Joaquín Balaguer publicó en 1975 “La palabra encadenada”, un título sugerente —buen concepto, metáfora afortunada— para una aproximación a la vida intelectual en los años de la dictadura.
El profesor en el aula, el periodista ante la página en blanco, el pico de oro ante un micrófono (o sobre una mesa para hablarle a un grupo) y el escritor ante las pruebas de su obra, tenía presente, antes que el concepto, la información o lo estético, el deber y la voluntad de ensalzar al déspota.
Poner la palabra al servicio del gobierno y la persona de Trujillo era obligación, pero también… oportunidad; de allí la voluntad.
La palabra estaba encadenada, ¿cuándo no? Siempre ha ido atada a través de las eras, las épocas y las edades.
La palabra es, en el fondo, una tecnología.
Y hablar, una técnica. Lo anterior puede ser traducido: es una cosa, algo concreto elaborado para contener juicios, ideas y conceptos y para apropiarse de ellos, interpretarlos y articularlos según nuestro entendimiento e intereses. De allí las lenguas han venido a ser uno de los códigos más flexibles de los que se tenga noticia.
Hay en el hecho de ponerla al servicio de un sistema político articulado alrededor de una persona, algo de ruin y malsano, y es su parte en esa ruindad la que confiesa el Balaguer de 1975 acaso con la esperanza de librarse del sentimiento de culpa por lo que tuvo de responsabilidad en la justificación del trujillato. Lo hizo, esto sí, cuando tenía la seguridad de que no regresaría en sus descendientes.
No fue el único. En términos estadísticos, todo el que tenía la habilidad y la calidad encadenó su palabra a los intereses políticos del déspota. Balaguer, sin embargo, nunca escapó y tras el golpe de 1961 quedó en el centro de un entramado de poder y se empeñó sin descanso a partir de entonces en ocupar el centro de una red política elaborada a su medida.
En este detalle debe de estar la causa del encono hacia su persona y, como consecuencia, por ahí debe de andar penando, él que siempre quiso ser aceptado.
La confesión libera; el perdón humilla. Balaguer confesó su parte, pero no ha sido humillado todavía. Le queda abierto el camino del infierno, donde siempre arde la llama purificadora.
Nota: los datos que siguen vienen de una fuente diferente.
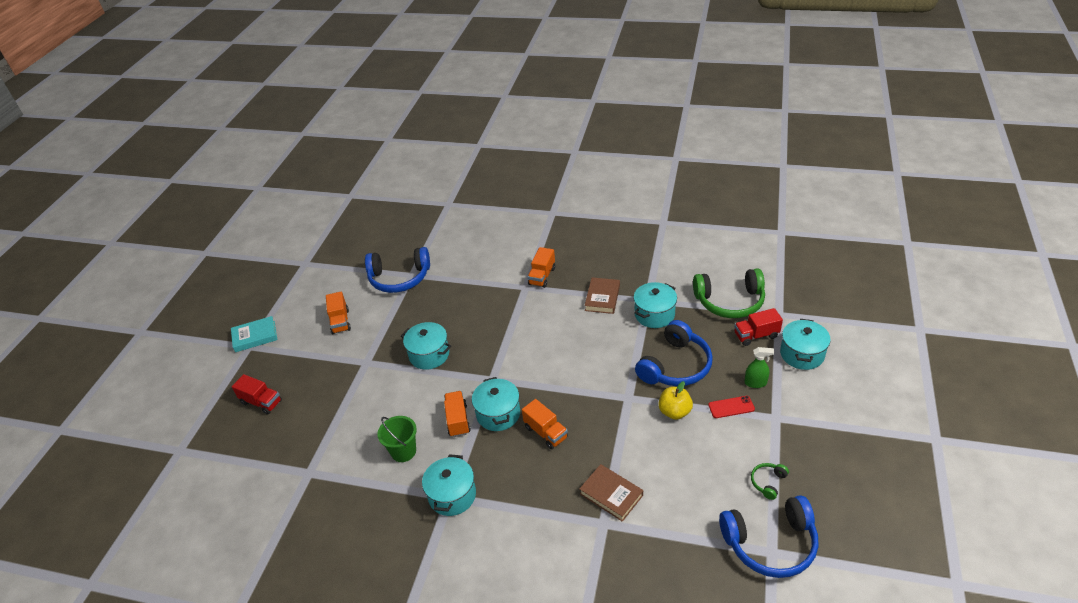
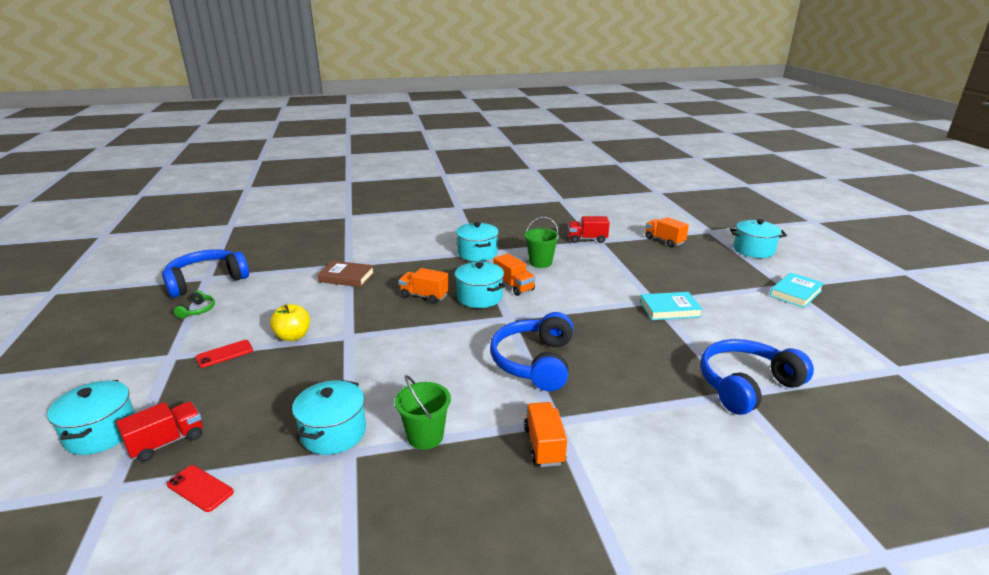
camera: 150 degrees right, 15 degrees down
(261, 402) = (700, 260): red truck -> red truck (587, 239)
(340, 321) = (736, 324): orange truck -> orange truck (664, 241)
(365, 349) = (669, 309): none -> turquoise book
(429, 355) = (597, 320): turquoise pot -> turquoise pot (753, 250)
(602, 298) = (425, 436): brown book -> green bucket
(675, 366) = (295, 377): blue headphones -> blue headphones (534, 362)
(730, 301) = (200, 488): green headphones -> red phone
(755, 383) = (187, 383): green spray bottle -> none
Pero estas líneas no han sido armadas para encadenar a Balaguer en una de las hogueras de los más profundos círculos de los mundos infernales; más bien, para celebrar la metáfora cuando su autor ya no puede agradecerlo, preguntarme de qué manera intentarán justificarse algún día aquellos que lo saquean y se pavonean sobre los bienes públicos sin los frenos puestos sobre su modelo por la época de nuestros abuelos y por el régimen de consecuencias que acompañaba cada acto en los días de Trujillo, para preguntarme si nadie oye, si nadie ve las cadenas de hoy en la palabra.